MANILA -- The Philippine economy's chance to grow at a faster pace could be set back should government operate on a reenacted budget this year, Malacañang said Thursday.
Gross domestic product growth this year could be reduced by 1 to 2.3 percentage points, Presidential Spokesperson Salvador Panelo said. Economic managers are targeting at least 7 percent after the 6.2-percent expansion in 2018.
"The ordinary Filipino would be the one greatly affected as there would be fewer openings of employment for him or her, not to mention lesser work productivity for those employed as a result of delays in the completion of badly needed transport and road network," Panelo said.

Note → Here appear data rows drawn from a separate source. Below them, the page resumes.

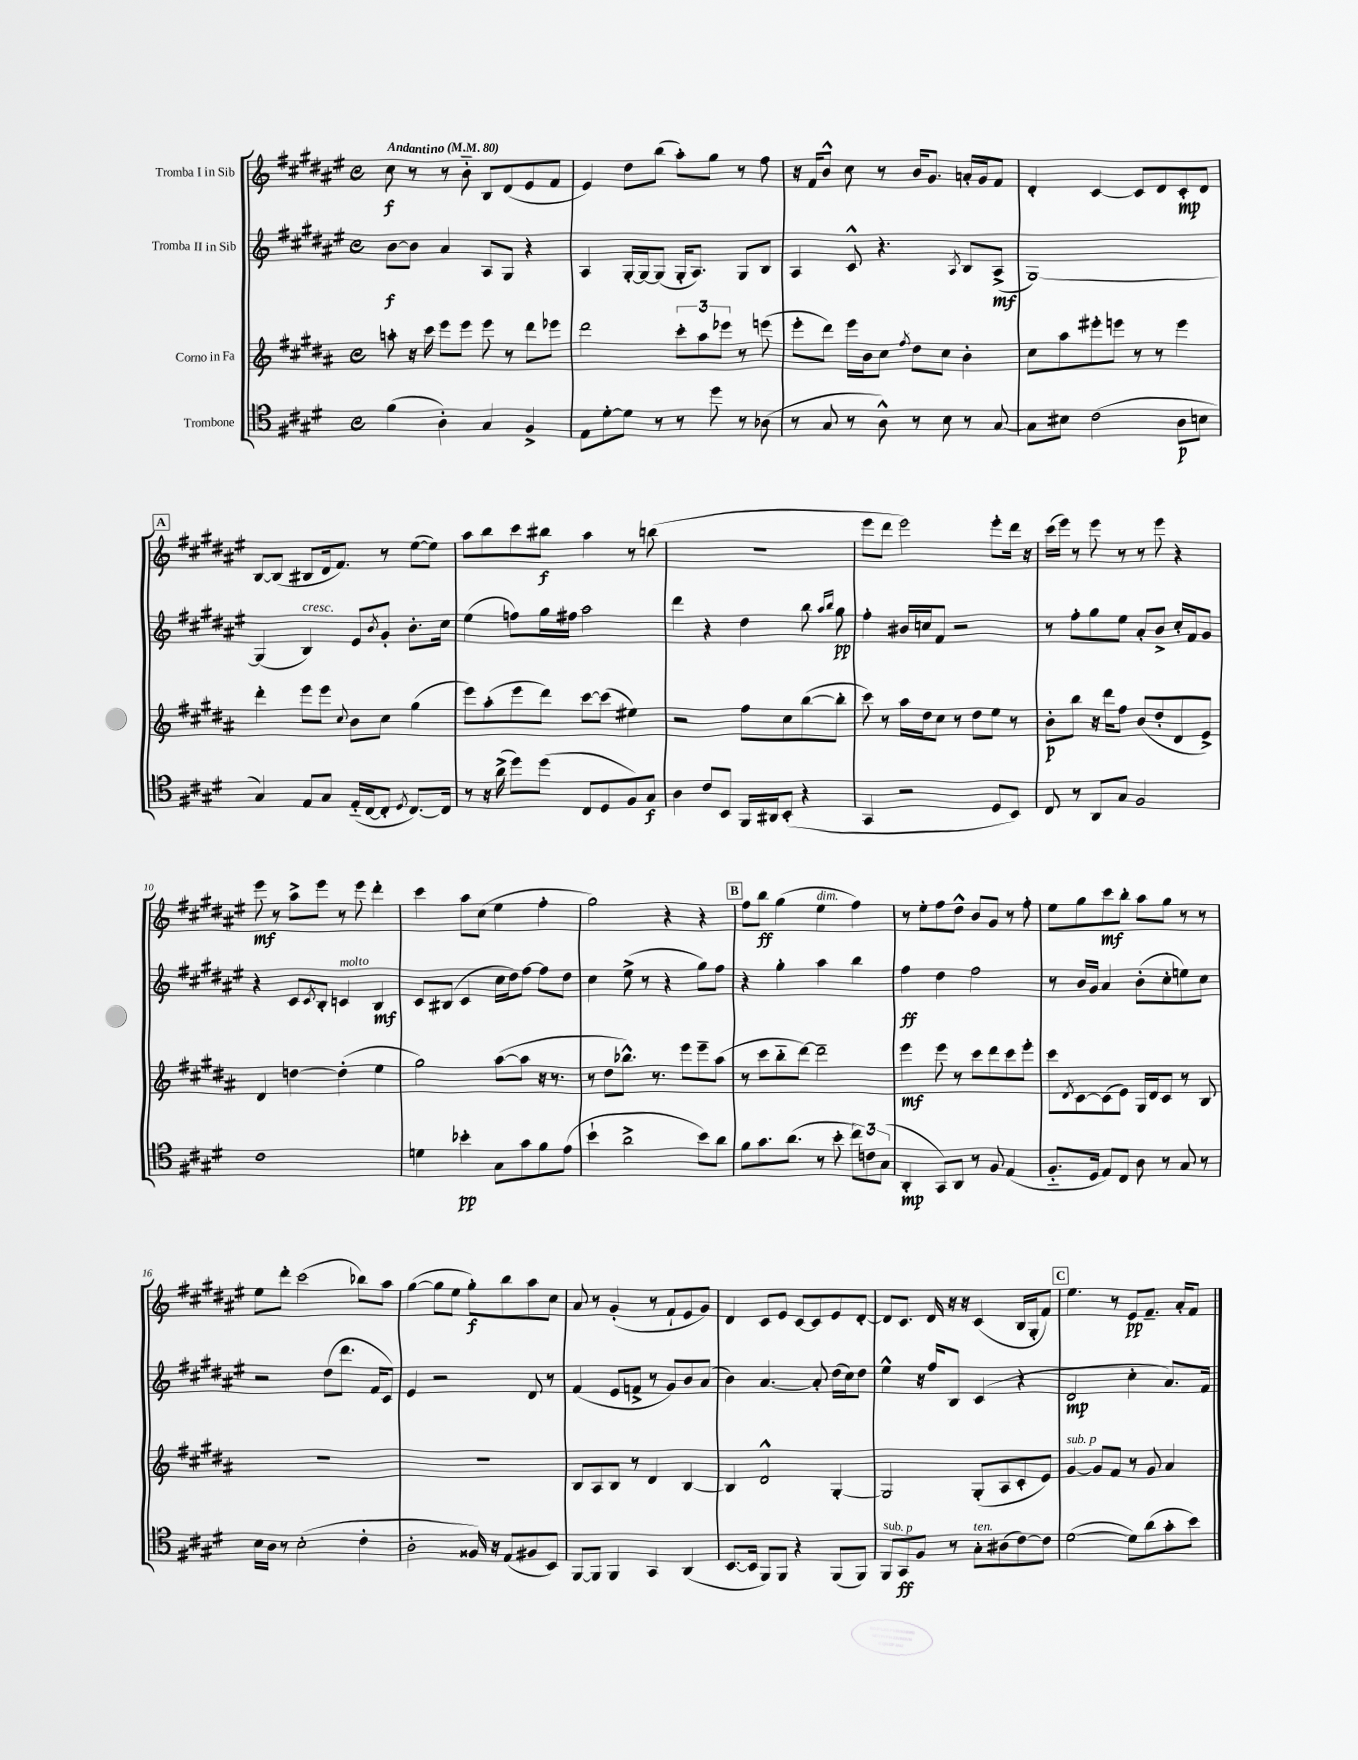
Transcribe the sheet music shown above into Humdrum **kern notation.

**kern	**kern	**kern	**kern
*staff4	*staff3	*staff2	*staff1
*clefC4	*clefG2	*clefG2	*clefG2
*k[f#c#g#d#]	*k[f#c#g#d#a#]	*k[f#c#g#d#a#e#]	*k[f#c#g#d#a#e#]
*M4/4	*M4/4	*M4/4	*M4/4
*met(c)	*met(c)	*met(c)	*met(c)
*MM80	*MM80	*MM80	*MM80
(4f#\	8aa'\	[8b\L	8cc#\
.	16r	8b\]J	8r
.	16ccc#\	.	.
4A'\)	8eee\L	4a#/	8r
.	8eee\J	.	8b'~\
4G#/	8eee\	8A#/L	8B/L
.	8r	8G#/J	(8d#/
4F#^/	8ddd#\L	4r	8e#/
.	8eee-\J	.	8f#/J
=	=	=	=
8E\L	2ddd#\	4A#/	4e#/)
[8d#'\	.	.	.
8d#\]J	.	[16G#'/LL	8dd#\L
.	.	16G#/_J	.
8r	.	(8G#/]J	(8bb\J
8r	12ccc#'\L	16G#'/LK	8aa#'\L)
.	.	8.A#/J)	.
.	12aa#\	.	.
8dd#\	.	.	8gg#\J
.	12eee-\J	.	.
8r	8r	8G#/L	8r
(8A-\	(8eee\	8B/J	8ff#\
=	=	=	=
8r	8eee'\L	4A#/	16r
.	.	.	16f#/LK
8G#/	8ddd#\J)	.	8b^^/J
8r	16eee\LL	8c#^^/	8cc#\
.	16b\J	.	.
8A^^\)	8cc#\J	4.r	8r
.	8qff#/	.	.
8r	8dd#\L	.	16b/LK
.	.	.	8.g#/J
8B\	8cc#\J	.	.
.	.	8qA#/	.
8r	4b'\	8B/L	16a'/LL
.	.	.	16g#/J
[8G#/	.	(8A#^/J	8f#/J
=	=	=	=
8G#\]L	8cc#\L	[1G#)	4d#'/
8B#\J	8aa#\	.	.
(2c#\	8eee#'\	.	[4c#/
.	8eee\J	.	.
.	8r	.	8c#/]L
.	8r	.	8d#/
8A\L	4eee\	.	8c#'/
8B\J	.	.	8d#/J
=	=	=	=
4G#/)	4ddd#'\	(4G#/]	[8B/L
.	.	.	(8B/]J
8E/L	8eee\L	4B/)	8B#/L
8G#/J	8eee\J	.	16d#/k
.	.	.	8.f#/J)
.	8qqcc#/	.	.
(16E'~/LL	8b\L	8e#/L	.
[16C#/J	.	.	.
.	.	8qb/	.
8C#'/]J	8cc#\J	8g#'/J	8r
8qD#/	.	.	.
[8.C#/L)	(4gg#\	8.b'\L	([8ee#\L
.	.	.	8ee#\]J)
16C#/]Jk	.	16cc#\Jk	.
=	=	=	=
8r	8eee\L)	(4ee#\	8aa#\L
16r	(8aa#'\	.	8bb\
(16a^\	.	.	.
8dd#\L)	8eee\	8ff\L)	8ccc#\
(8dd#\J	8ddd#\J)	16gg#\L	8bb#\J
.	.	16ff#\JJ	.
8C#/L	[8ccc#\L	2aa#\	4aa#\
8D#/	(8ccc#\]J	.	.
8F#/)	4ee#\)	.	8r
8G#/J	.	.	(8bb\
=	=	=	=
4A\	2r	4ddd#\	1r
8c#/L	.	4r	.
8BB/J	.	.	.
16FF#/LL	8ff#\L	4dd#\	.
16AA#/J	.	.	.
(8BB'/J	8cc#\	.	.
4r	([8bb\	8bb\	.
.	.	16qqaa#/LL	.
.	.	16qqbb/JJ	.
.	8bb'\]J	8gg#\	.
=	=	=	=
4GG#/	8ccc#\)	4ff#'\	8eee#\L
.	8r	.	8ddd#\J
2r	16aa#\LL	16b#/LL	2eee#\)
.	16dd#\J	16cc/J	.
.	8cc#\J	8f#/J	.
.	8r	2r	.
.	8dd#\L	.	.
8D#/L	8ee\J	.	8eee#'\L
8BB/J)	8r	.	16ddd#\Jk
.	.	.	16r
=	=	=	=
8C#/	8b'\L	8r	(16ccc#\LL
.	.	.	16eee#\JJ)
8r	8bb\J	8ff#'\L	8r
8AA/L	16r	8gg#\	8eee#\
.	16ddd#\LK	.	.
8G#/J	8ff#\J	8ee#\J	8r
2F#/	(8b/L	8a#'/L	8r
.	8dd#'/	8b^/J	8eee#\
.	8d#/	16cc#'/LL	4r
.	.	16f#/J	.
.	8e^/J)	8g#/J	.
=	=	=	=
1c#	4d#/	4r	8eee#\
.	.	.	8r
.	[4dd\	8c#/L	8aa#^\L
.	.	8qc#/	.
.	.	8B'/J	8eee#\J
.	(4dd'\]	4c/	8r
.	.	.	8eee#\
.	4ee\	4B/	4ddd#'\
=	=	=	=
4d\	2gg#\)	8c#/L	4ccc#\
.	.	(8B#/J	.
4b-'\	.	4c#/	8aa#\L
.	.	.	(8cc#\J
8G#\L	([8aa#\L	16cc#\LL	4ee#\
.	.	16dd#\J)	.
8g#\	8aa#\]J	[8ff#\J	.
8f#\	16r	8ff#\]L	4ff#'\
.	8.r	.	.
(8e\J	.	8dd#\J	.
=	=	=	=
4b`\	8r	4cc#\	2gg#\)
.	8dd#\L	.	.
2a^\	8.bb-^^\J)	(8ee#^\	.
.	.	8r	.
.	8.r	.	.
.	.	4r	4r
.	8eee\L	.	.
8b\L)	8eee~\	8gg#\L)	4r
8a\J	(8aa#\J	8ff#\J	.
=	=	=	=
8f#\L	8r	4r	8ff#\L
8.g#\	8ccc#\L	.	8bb\J
.	8bb'~\	4gg#'\	(4gg#\
(8.a\J	.	.	.
.	[8ddd#\J)	.	.
8r	2ddd#~\]	4aa#\	4ee#\
8b'\	.	.	.
12cc#\L)	.	4bb\	4ff#\)
12c\	.	.	.
(12G#\J	.	.	.
=	=	=	=
4AA'/	4eee\	4ff#\	8r
.	.	.	8ee#'\L
8GG#/L)	8eee\	4dd#\	8ff#\
8AA/J	8r	.	8dd#^^\J
8r	8ccc#\L	2ff#\	8b/L
8F#/	8ddd#\	.	8g#/J
(4E/	8ccc#\	.	8r
.	8eee'\J	.	8ff#'\
=	=	=	=
8.F#'~/L	8ccc#\L	8r	8ee#\L
.	8qd#/	.	.
.	[8c#\	16b/LL	8gg#\
16D#/Jk	.	16g#/JJ	.
8E/L)	(8c#\]	4a#/	8ccc#\
8C#/J	8e\J)	.	8bb'\J
8A\	16G#/LL	(8b'\L	8aa#\L
.	16d#/J	.	.
8r	8c#/J	8cc#'\	8gg#\J
8G#/	8r	8ee\)	8r
8r	8B/	8cc#\J	8r
=	=	=	=
16B\LL	1r	2r	8ee#\L
16A\JJ	.	.	.
8r	.	.	8ddd#'\J
(2B'\	.	.	(2ccc#\
.	.	(8dd#\L	.
.	.	8.ddd#\J	.
4c#'\	.	.	8bb-\L)
.	.	16f#/LK	.
.	.	8c#/J)	8aa#\J
=	=	=	=
2A'\	1r	4e#/	([4gg#\
.	.	2r	8gg#\]L
.	.	.	8ee#\J
16F##/)	.	.	8gg#'\L)
16r	.	.	.
(8E/L	.	.	8bb\
8F#/	.	8d#/	8aa#\
8BB/J)	.	8r	8cc#\J
=	=	=	=
[8FF#/L	8B/L	(4f#/	8a#/
8FF#/]J	8A#/	.	8r
4FF#/	8B/J	8e#/L	(4g#'/
.	8r	8f^/J	.
4GG#/	4d#/	8r	8r
.	.	8g#/L)	8f#`/L
(4AA/	[4B/	8b/	8e#/
.	.	(8a#/J	8g#/J)
=	=	=	=
[8.BB/L	4B/]	4b\)	4d#/
16BB/]Jk	.	.	.
8FF#/L)	2d#^^/	[4.a#/	8c#/L
8FF#/J	.	.	8e#/J
4r	.	.	[8c#/L
.	.	8a#'/]	8c#/]
(8FF#/L	[4G#'/	(16dd#\LL	8e#/
.	.	16cc#\J)	.
8FF#/J)	.	8dd#\J	[8d#'/J
=	=	=	=
8FF#/L	2G#/]	4ee#^^\	8d#/]L
8GG#/	.	.	8.c#/J
8F#/J	.	16r	.
.	.	16ff#/LK	16d#/
8r	.	8B/J	16r
.	.	.	16r
8G#'\L	(8G#'/L	(4c#/	(4c#/
(8A#\	8A#/	.	.
[8c#\)	8c#'/	4r	16B/LL
.	.	.	16G#'/J
8c#\]J	8e/J)	.	8f#/J)
=	=	=	=
([2d#\	[4g#/	2d#/	4.ee#\
.	8g#/]L	.	.
.	8f#/J	.	8r
8d#\]L)	8r	4cc#'\	8e#/L
(8a\	8g#/	.	8.f#~/J
8g#'\	4a#/	8.a#/L)	.
.	.	.	16a#'/LK
8b\J)	.	.	8f#/J
.	.	16f#/Jk	.
==	==	==	==
*-	*-	*-	*-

"Programs of various departments this year intended for poverty reduction, health promotion, and peace and security advancement, to mention a few, would be inevitably affected as well," he said.
Senate President Vicente Sotto III said Thursday he would propose that the Senate withdraw its version of the 2019 General Appropriations Act, paving the way for a reenacted budget.
Sotto cited "numerous allegations" surrounding the 2019 budget proposal, without referring to House appropriations committee chairman Rolando Andaya's claim that Budget Secretary Benjamin Diokno inserted some P75 billion.
Andaya, appealed to the Senate not to abandon bicameral hearings on the budget. The House is against a reenacted budget, he said.